01 novembre 2022

Diabetologia

Prof. Andrea Mosca

Dal 2015 le strategie per formulare una diagnosi precoce di aterosclerosi subclinica si stanno rivolgendo con particolare attenzione, oltre che ai soggetti con quadro lipidico alterato, anche verso i soggetti non diabetici. Di fatto le recenti linee guida raccomandano un calcolo del punteggio di rischio basato principalmente sulla deposizione di calcio nelle arterie coronariche e sull’ecografia delle arterie carotidi e femorali, in modo tale da riuscire ad evidenziare la possibile presenza di placche aterosclerotiche. 

E’ evidente l’interesse particolare nell’individuare i soggetti a basso rischio, dal momento che questi possono comunque essere sul punto di sviluppare un’aterosclerosi subclinica, ed inoltre, in termini assoluti, è noto causino la maggior parte di mortalità dovuta ad  eventi cardiovascolari. Essi infatti costituiscono una popolazione assai più grande di quella dei soggetti ad alto rischio. 

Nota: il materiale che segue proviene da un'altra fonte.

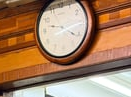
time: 9:21
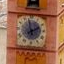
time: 1:58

Tuttavia la maggior parte dei punteggi di rischio cardiovascolare non prendono in esame il danno provocato dalla glicazione delle proteine, che viene espressamente monitorato dalle misure dei livelli di emoglobina glicata. Per colmare tale lacuna recentemente è stato condotto e concluso uno studio osservazionale spagnolo su quasi 4000 soggetti adulti (con età tra 40 e 54 anni), senza storia di malattia cardiovascolare e con HbA1c inferiore a 47 mmol/mol (6,4 %). I principali risultati di tale studio, noti con l’acronimo di PESA (Progression of Early Subclinical Atherosclerosi), sono stati recentemente pubblicati sulla prestigiosa rivista Journal of American College of Cardiology (JACC 2021;77). I soggetti arruolati sono stati controllati per la presenza di aterosclerosi subclinica mediante ecografia vascolare bidimensionale e tomografia cardiaca computerizzata senza contrasto, al fine di valutarne lo Score Coronary Artery Calcium. Dopo l’aggiustamento, che considerava vari altri parametri confondenti (età, sesso, pressione sistolica, colesterolo totale, tabagismo), gli autori dimostravano che l’HbA1c aveva una associazione con l’estensione della aterosclerosi in più distretti, quali le carotidi, l’aorta addominale e le arterie ileo-femorali, e che quindi tale associazione era significativa anche in soggetti con normale metabolismo glicidico.

Questo lavoro ci porterebbe a concludere che l’utilizzo routinario dell’HbA1c, e non della glicemia a digiuno, insieme alla valutazione della possibile presenza di altri fattori di rischio tradizionali, permetterebbe una migliore e più tempestiva identificazione dei soggetti asintomatici ad alto rischio di aterosclerosi subclinica. Per il momento in Italia siamo in fase di osservazione e sarà da monitorare se la misura dei livelli di HbA1c possa essere ufficialmente considerata uno strumento utile per stratificare meglio il rischio di malattie cardiovascolari anche nei soggetti con un metabolismo glucidico normale o con una situazione di pre-diabete. In seconda battuta, ovviamente, bisognerà valutare se non sia il caso di cominciare a cambiare lo stile di vita ed a utilizzare farmaci antidiabetici e con comprovato beneficio cardiovascolare in quei soggetti che si presentano al di sotto della soglia diagnostica per il diabete di tipo 2, per implementare con maggiore efficacia la gestione globale del rischio cardio-metabolico.